From the line containing "ring mcp: (332, 220)" through the last line of the records below, output every line exactly, both ends included, except the pictures.

◆ **Stored data entries**
***

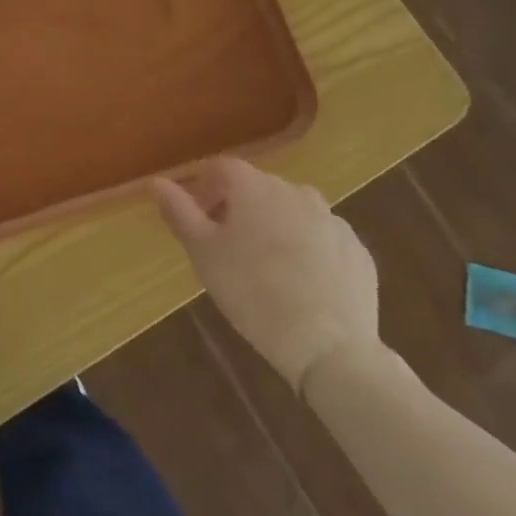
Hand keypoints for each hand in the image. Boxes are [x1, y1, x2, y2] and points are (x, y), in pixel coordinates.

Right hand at [153, 157, 381, 390]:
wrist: (330, 348)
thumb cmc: (253, 293)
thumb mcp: (204, 254)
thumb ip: (180, 212)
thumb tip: (157, 182)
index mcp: (255, 187)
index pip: (222, 168)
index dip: (204, 186)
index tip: (197, 216)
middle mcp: (295, 191)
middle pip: (259, 188)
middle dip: (239, 207)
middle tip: (227, 245)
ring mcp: (332, 220)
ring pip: (294, 212)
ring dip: (276, 226)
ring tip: (267, 265)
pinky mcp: (358, 251)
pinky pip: (323, 239)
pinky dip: (309, 250)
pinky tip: (303, 283)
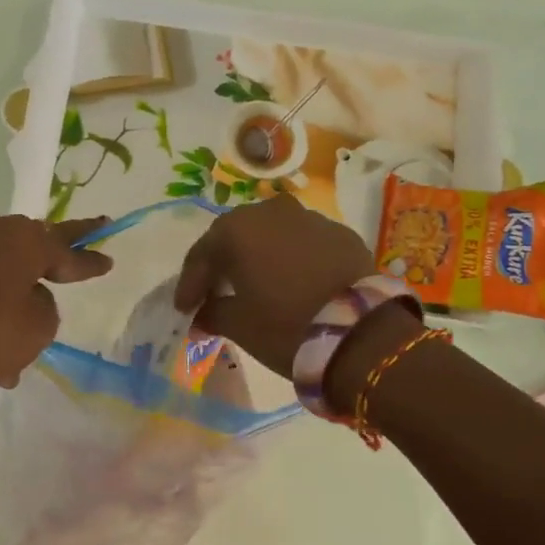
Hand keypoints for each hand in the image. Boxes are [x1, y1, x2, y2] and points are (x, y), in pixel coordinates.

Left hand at [0, 212, 111, 388]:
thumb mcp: (39, 326)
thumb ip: (45, 304)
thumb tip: (27, 294)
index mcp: (27, 240)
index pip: (69, 251)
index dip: (90, 261)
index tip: (109, 260)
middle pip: (34, 245)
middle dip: (54, 256)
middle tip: (80, 246)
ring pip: (4, 270)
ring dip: (16, 295)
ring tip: (22, 336)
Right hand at [174, 195, 379, 378]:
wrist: (360, 333)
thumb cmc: (285, 325)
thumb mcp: (239, 325)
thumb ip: (213, 313)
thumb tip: (202, 314)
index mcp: (238, 229)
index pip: (201, 255)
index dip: (190, 284)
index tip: (183, 309)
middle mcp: (271, 212)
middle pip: (236, 237)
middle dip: (223, 265)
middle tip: (215, 292)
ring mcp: (310, 218)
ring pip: (272, 235)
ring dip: (259, 257)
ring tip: (256, 286)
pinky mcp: (341, 234)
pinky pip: (304, 243)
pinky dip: (292, 259)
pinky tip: (293, 283)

***

◆ **Answer section**
ring mcp: (332, 220)
ring pip: (294, 212)
ring dip: (276, 226)
ring tip: (267, 265)
pinky mcp: (358, 251)
pinky pip: (323, 239)
pinky dip: (309, 250)
pinky tip: (303, 283)
Hand keypoints for each hand in the image. Boxes are [x1, y1, x2, y2] and points are (x, y), in pixel coordinates.

Left hand at [0, 212, 111, 388]:
thumb mcp: (39, 326)
thumb ip: (45, 304)
thumb tip: (27, 294)
index mcp: (27, 240)
index pip: (69, 251)
index dip: (90, 261)
index tip: (109, 260)
middle pip: (34, 245)
middle dip: (54, 256)
middle tip: (80, 246)
ring pip: (4, 270)
ring dip: (16, 295)
ring tip: (22, 336)
Right hand at [174, 195, 379, 378]:
wrist: (360, 333)
thumb cmc: (285, 325)
thumb mcp: (239, 325)
thumb ip: (213, 313)
thumb tip: (202, 314)
index mcp: (238, 229)
index pip: (201, 255)
index dip: (190, 284)
index tip: (183, 309)
middle mcp: (271, 212)
middle pip: (236, 237)
middle dip: (223, 265)
middle tip: (215, 292)
ring mcp: (310, 218)
ring pip: (272, 235)
ring dip: (259, 257)
ring tip: (256, 286)
pinky mcp: (341, 234)
pinky pip: (304, 243)
pinky dip: (292, 259)
pinky tip: (293, 283)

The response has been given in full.